MATERIAL FOR THE TASK START

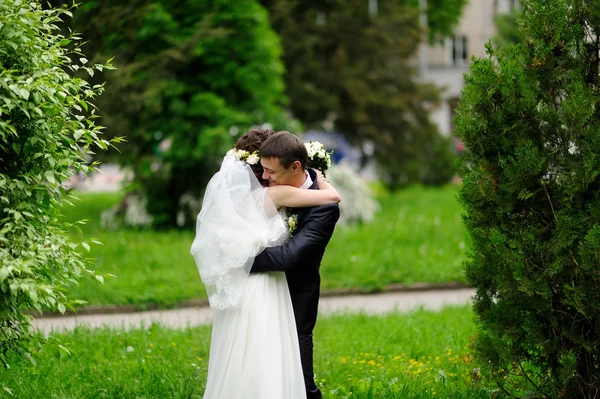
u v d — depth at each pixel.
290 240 4.92
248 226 4.84
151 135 17.98
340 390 6.60
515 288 5.35
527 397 5.89
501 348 5.50
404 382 6.63
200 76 18.64
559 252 5.27
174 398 6.23
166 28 17.17
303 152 5.02
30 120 5.19
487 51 5.73
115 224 18.81
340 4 29.80
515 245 5.34
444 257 14.40
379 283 13.04
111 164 17.95
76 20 12.95
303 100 28.05
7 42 5.00
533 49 5.58
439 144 33.81
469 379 6.85
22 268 4.73
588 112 5.19
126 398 6.33
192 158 18.31
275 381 4.78
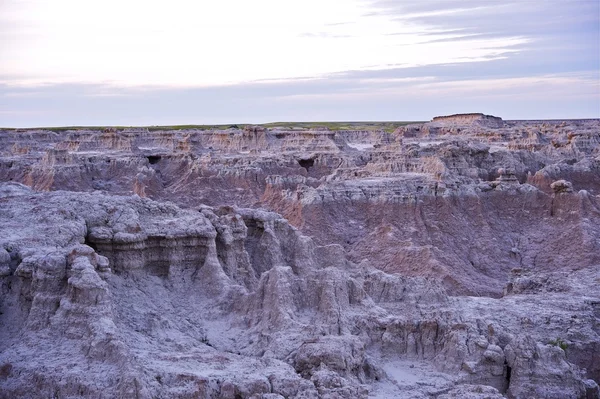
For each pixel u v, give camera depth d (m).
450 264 98.50
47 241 51.78
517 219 113.69
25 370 43.38
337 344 48.66
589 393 51.09
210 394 42.53
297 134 199.50
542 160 146.62
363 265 70.00
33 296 47.91
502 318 61.19
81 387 41.50
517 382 49.72
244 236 62.31
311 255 68.00
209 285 56.72
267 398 42.12
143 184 152.62
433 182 115.06
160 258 56.97
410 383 49.50
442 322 53.34
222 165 158.00
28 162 172.38
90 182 160.25
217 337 52.62
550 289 75.38
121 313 51.34
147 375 42.53
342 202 114.56
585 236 104.62
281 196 125.75
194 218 58.81
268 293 53.94
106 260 50.56
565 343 57.81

MATERIAL FOR THE TASK END

= WORK TASK =
The answer should be a bare number: the count of lines above in which the word "pixel" occurs.

= SOLUTION BELOW =
2